It is also worth mentioning that the library supports fixed zero position. For most of the primitives, real zero value is mapped to zero for quantized values; that is, :math:`0_{x\_int8} = 0`. For example, this is the only model that :ref:`Convolution ` and :ref:`Inner Product ` currently support. The :ref:`RNN ` primitives have limited support of shifted zero (for details, refer to the corresponding section in :ref:`RNN `).
For the rest of this guide, we will assume that :math:`0_{x\_int8} = 0`.
.. warning::
Depending on the architecture, the behavior of int8 computations might slightly vary. For more details, refer to :ref:`Nuances of int8 Computations `.
This guide does not cover how the appropriate scaling factor can be found. Refer to the materials in the :ref:`Introduction `.
Example: Convolution Quantization Workflow
------------------------------------------
Consider a convolution without bias. The tensors are represented as:
* :math:`\src_{f32}[:] = scale_{\src} \cdot \src_{int8}[:]`
* :math:`\weights_{f32}[:] = scale_{\weights} \cdot \weights_{int8}[:]`
* :math:`\dst_{f32}[:] = scale_{\dst} \cdot \dst_{int8}[:]`
Here the :math:`\src_{f32}, \weights_{f32}, \dst_{f32}` are not computed at all, the whole work happens with INT8 tensors. As mentioned above, we also somehow know all the scaling factors: :math:`scale_{\src}, scale_{\weights}, scale_{\dst}`.
So the task is to compute the :math:`\dst_{int8}` tensor.

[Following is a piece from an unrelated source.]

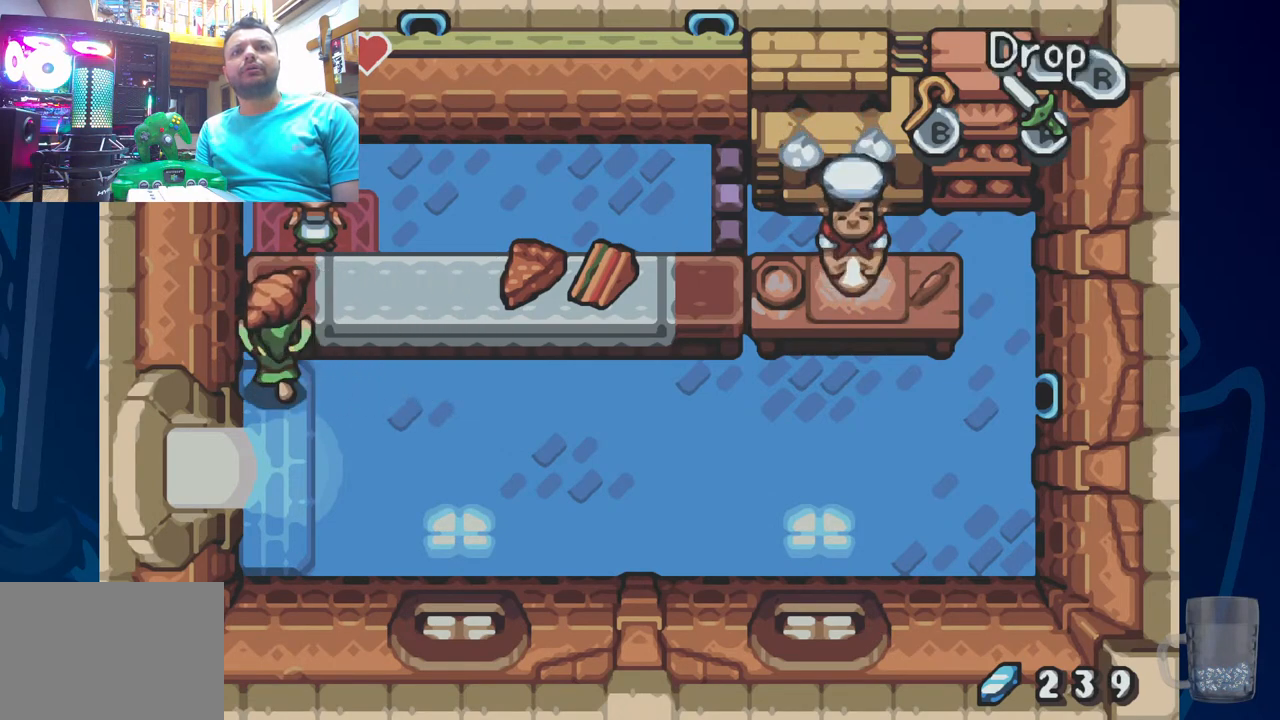
{"buttons": [], "left_stick": "center", "right_stick": "center", "events": [[100, "R2", "down"], [267, "DPAD_UP", "up"], [267, "R2", "up"]]}
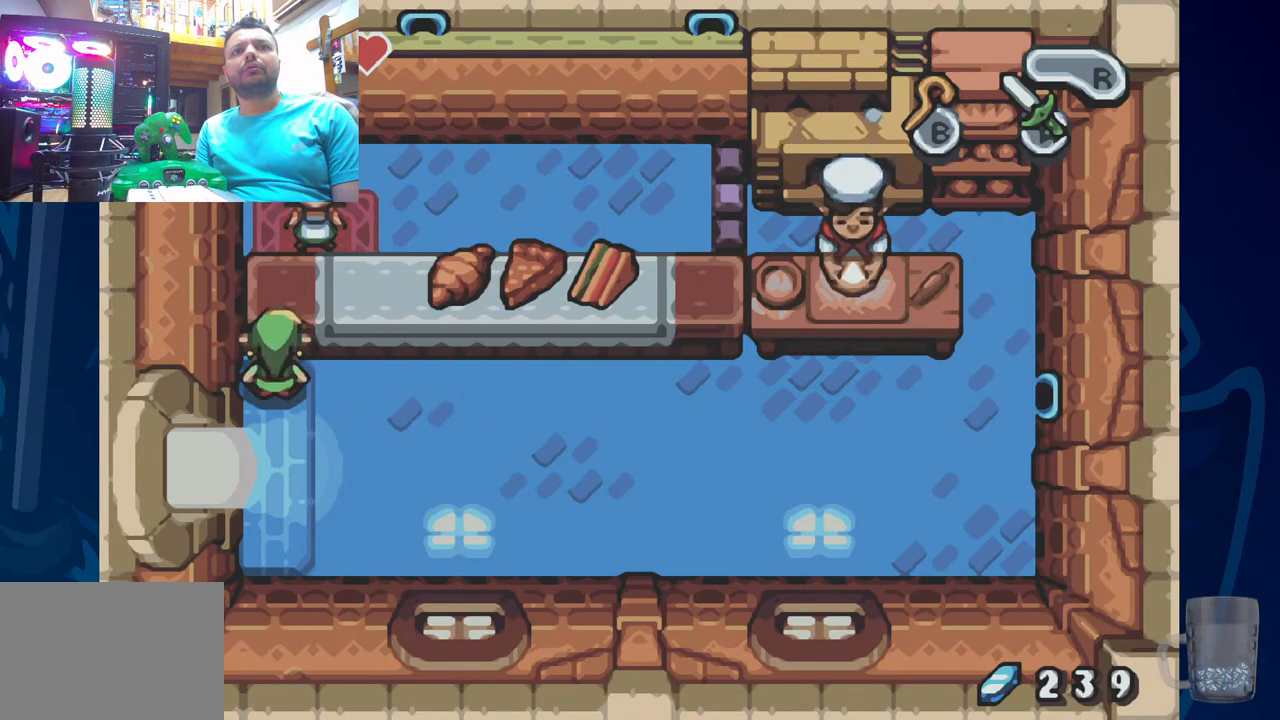
{"buttons": ["DPAD_RIGHT"], "left_stick": "center", "right_stick": "center", "events": [[233, "DPAD_RIGHT", "down"]]}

Mathematically, the computations are straightforward:
.. math::
\dst_{int8}[:] = downconvert\_f32\_to\_int8( output\_scale \cdot conv_{s32}(\src_{int8}, \weights_{int8}) ),
where
* :math:`output\_scale := \frac{scale_{\src} \cdot scale_{\weights}}{scale_{\dst}}`;
* :math:`conv_{s32}` is just a regular convolution which takes source and weights with INT8 data type and compute the result in INT32 data type (INT32 is chosen to avoid overflows during the computations);
* :math:`downconvert\_f32\_to\_s8()` converts an ``f32`` value to ``s8`` with potential saturation if the values are out of the range of the INT8 data type.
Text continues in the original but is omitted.